• _Casanova, Last Love;_; _Mama Weed_

    From septimus_millenicom@q.com@21:1/5 to All on Wed Nov 10 21:44:36 2021
    Rampant criminality, then and now


    I like Julia Roy in a quasi-Hussar officer uniform! She
    plays a young woman who listens to Casanova's sad-sack
    story and only appears briefly. You do wonder if director
    Benoit Jacquot is thinking of his relationship with his
    new muse Roy when writing/directing the story of an
    over-the-hill Casanova and his unrequited love for a
    much younger woman. I don't want to insinuate anything
    and I pay no attention to directors' and actors' private
    lives. It is an intriguing thought though.

    The film is fascinating in many other ways. It is at
    least the third time Jacquot has set a film in the late
    18th century. His _Sade_, also about an aging rogue, is
    probably his worst film; it is one of his few efforts
    without his writing contribution, and in the DVD interview
    he can see his ambivalence. Is this film a do-over? At
    least Jacquot's sympathy always lies with the outsider;
    he is the anti-Olivier Assayas (and the antidote) in that
    sense. Casanova's gambling and whoring are legend, and
    some of his exploits listed in wikipedia qualify as
    child molestation. What is fascinating is how Jacquot
    normalizes his behavior among the English high society
    and continental visitors: basically everyone (male or
    female) is a john, a prostitute, a hustler about to be
    thrown in prison for running up debt, or a combination
    of those. Everything is for show. The beautiful
    clothes, immaculate mansions, baroque period music,
    and stately cinematic composition barely hide the
    rampant criminality and the rot. The film even
    visually compares these hangers-on to a Princess's
    pet dogs.

    Casanova is said to be a great conversationalist, but
    instead of (say) the motor-mouthed Fabrice Luchini
    (who is so good in Jacquot's own _Keep It Quiet_), the
    director picks the taciturn Vincent Lindon. Then again,
    by 41 Casanova probably looked exactly like Lindon.
    Stacy Martin's character is likely a composite of
    historical figures; some day the actress will have to
    convince us she can play more than just the siren role.
    The film-making is elegant, as straight-forward as
    anything Jacquot has done in years, but it is effective.
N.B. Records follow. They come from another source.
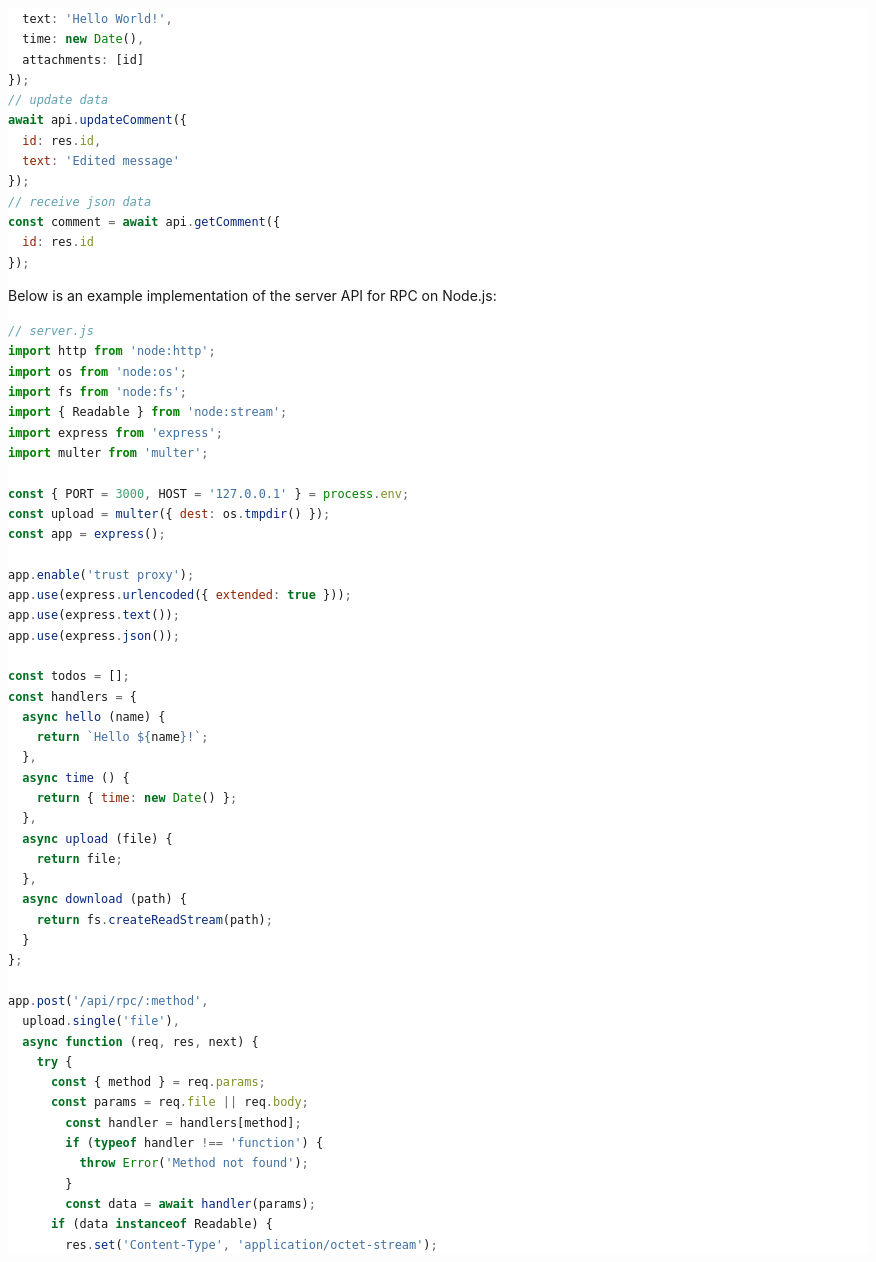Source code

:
 ```js
  text: 'Hello World!',
  time: new Date(),
  attachments: [id]
});
// update data
await api.updateComment({
  id: res.id,
  text: 'Edited message'
});
// receive json data
const comment = await api.getComment({
  id: res.id
});
```

Below is an example implementation of the server API for RPC on Node.js:

```js
// server.js
import http from 'node:http';
import os from 'node:os';
import fs from 'node:fs';
import { Readable } from 'node:stream';
import express from 'express';
import multer from 'multer';

const { PORT = 3000, HOST = '127.0.0.1' } = process.env;
const upload = multer({ dest: os.tmpdir() });
const app = express();

app.enable('trust proxy');
app.use(express.urlencoded({ extended: true }));
app.use(express.text());
app.use(express.json());

const todos = [];
const handlers = {
  async hello (name) {
    return `Hello ${name}!`;
  },
  async time () {
    return { time: new Date() };
  },
  async upload (file) {
    return file;
  },
  async download (path) {
    return fs.createReadStream(path);
  }
};

app.post('/api/rpc/:method',
  upload.single('file'),
  async function (req, res, next) {
    try {
      const { method } = req.params;
      const params = req.file || req.body;
        const handler = handlers[method];
        if (typeof handler !== 'function') {
          throw Error('Method not found');
        }
        const data = await handler(params);
      if (data instanceof Readable) {
        res.set('Content-Type', 'application/octet-stream');
```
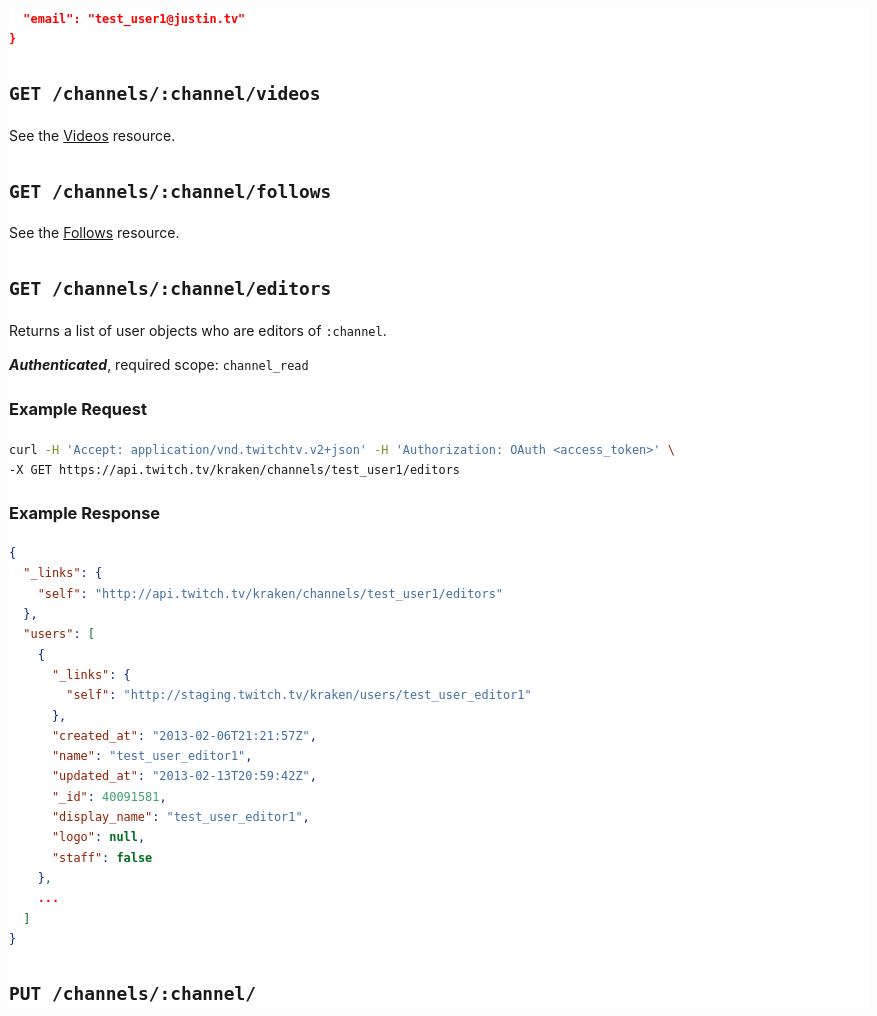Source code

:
```json
  "email": "test_user1@justin.tv"
}
```

## `GET /channels/:channel/videos`

See the [Videos](/v2_resources/videos.md#get-channelschannelvideos) resource.

## `GET /channels/:channel/follows`

See the [Follows](/v2_resources/follows.md#get-channelschannelfollows) resource.

## `GET /channels/:channel/editors`

Returns a list of user objects who are editors of `:channel`.

*__Authenticated__*, required scope: `channel_read`

### Example Request

```bash
curl -H 'Accept: application/vnd.twitchtv.v2+json' -H 'Authorization: OAuth <access_token>' \
-X GET https://api.twitch.tv/kraken/channels/test_user1/editors
```

### Example Response

```json
{
  "_links": {
    "self": "http://api.twitch.tv/kraken/channels/test_user1/editors"
  },
  "users": [
    {
      "_links": {
        "self": "http://staging.twitch.tv/kraken/users/test_user_editor1"
      },
      "created_at": "2013-02-06T21:21:57Z",
      "name": "test_user_editor1",
      "updated_at": "2013-02-13T20:59:42Z",
      "_id": 40091581,
      "display_name": "test_user_editor1",
      "logo": null,
      "staff": false
    },
    ...
  ]
}
```

## `PUT /channels/:channel/`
    ------------------------------------------------------

    The less said about _Mama Weed_ the better. Set in the
    modern day Paris, everyone is either a drug-dealer,
    a money launderer, or some sort of gun-toting murderer
    -in-waiting. But instead of indictment, the film
    celebrates the blatant law-breaking. I guess the
    filmmakers feel that the female protagonist (played
    by the famous Isabelle Huppert, at times passing
    herself off as Arabic no less) and the Chinese
    (or "people of color," what a racist and insulting
    term) gang, have get-out-of-jail cards thanks to
    American style identity politics. Their criminal
    activities are played for laughs, even though
    drug trafficking leads to tarnished lives all along
    the chain regardless of what race or gender the
    final dealer is. This could be _Greta II_ for
    Huppert, and she has really played the same kind
    of mildly off-kilter roles for way too long.
    Incidentally, among her roles that I remember
    best now, at least three are in Jacquot's films
    (_The School of Flesh_, _Keep it Quiet_, _Villa
    Amalia_). She is also wonderful in Hartley's
    _Amateur_ and _Lacemaker_ but those seem so
    long ago now. One reviewer (New Yorker?) writes
    that Jacquot would benefit from working with
    Huppert again. No, it's the other way round.